■ Task input
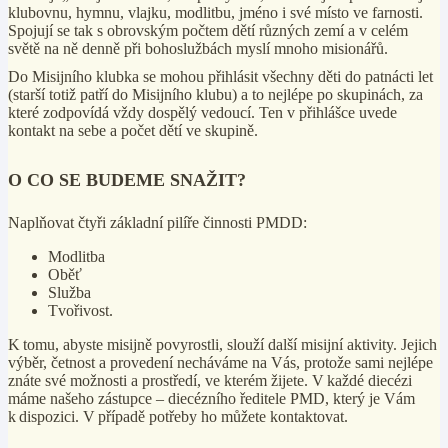
klubovnu, hymnu, vlajku, modlitbu, jméno i své místo ve farnosti.
Spojují se tak s obrovským počtem dětí různých zemí a v celém
světě na ně denně při bohoslužbách myslí mnoho misionářů.
Do Misijního klubka se mohou přihlásit všechny děti do patnácti let
(starší totiž patří do Misijního klubu) a to nejlépe po skupinách, za
které zodpovídá vždy dospělý vedoucí. Ten v přihlášce uvede
kontakt na sebe a počet dětí ve skupině.
O CO SE BUDEME SNAŽIT?
Naplňovat čtyři základní pilíře činnosti PMDD:
Modlitba
Oběť
Služba
Tvořivost.
K tomu, abyste misijně povyrostli, slouží další misijní aktivity. Jejich
výběr, četnost a provedení necháváme na Vás, protože sami nejlépe
znáte své možnosti a prostředí, ve kterém žijete. V každé diecézi
máme našeho zástupce – diecézního ředitele PMD, který je Vám
k dispozici. V případě potřeby ho můžete kontaktovat.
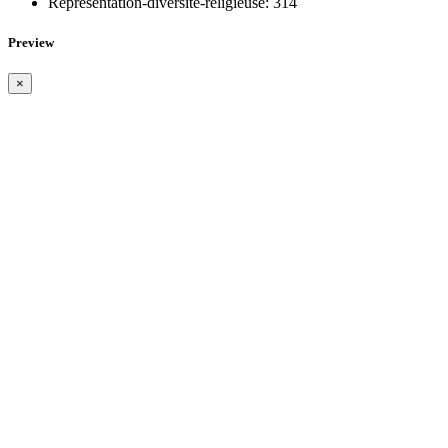
Representation-diversite-religieuse:
314
Preview
×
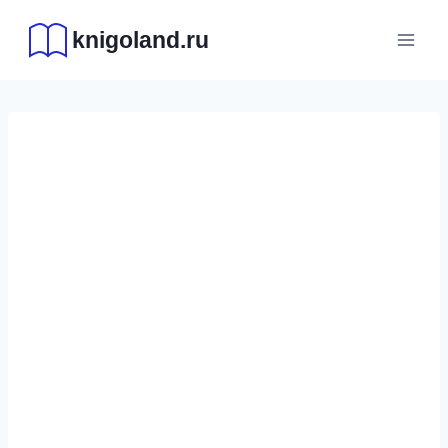
Перейти
knigoland.ru
к
содержимому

■ Assignment
Set out every line of text from the rows above as a numbered list, skipping blank lines and leaving out the pictures.

■ Task answer
1. klubovnu, hymnu, vlajku, modlitbu, jméno i své místo ve farnosti.
2. Spojují se tak s obrovským počtem dětí různých zemí a v celém
3. světě na ně denně při bohoslužbách myslí mnoho misionářů.
4. Do Misijního klubka se mohou přihlásit všechny děti do patnácti let
5. (starší totiž patří do Misijního klubu) a to nejlépe po skupinách, za
6. které zodpovídá vždy dospělý vedoucí. Ten v přihlášce uvede
7. kontakt na sebe a počet dětí ve skupině.
8. O CO SE BUDEME SNAŽIT?
9. Naplňovat čtyři základní pilíře činnosti PMDD:
10. Modlitba
11. Oběť
12. Služba
13. Tvořivost.
14. K tomu, abyste misijně povyrostli, slouží další misijní aktivity. Jejich
15. výběr, četnost a provedení necháváme na Vás, protože sami nejlépe
16. znáte své možnosti a prostředí, ve kterém žijete. V každé diecézi
17. máme našeho zástupce – diecézního ředitele PMD, který je Vám
18. k dispozici. V případě potřeby ho můžete kontaktovat.
19. Representation-diversite-religieuse:
20. 314
21. Preview
22. ×
23. Перейти
24. knigoland.ru
25. к
26. содержимому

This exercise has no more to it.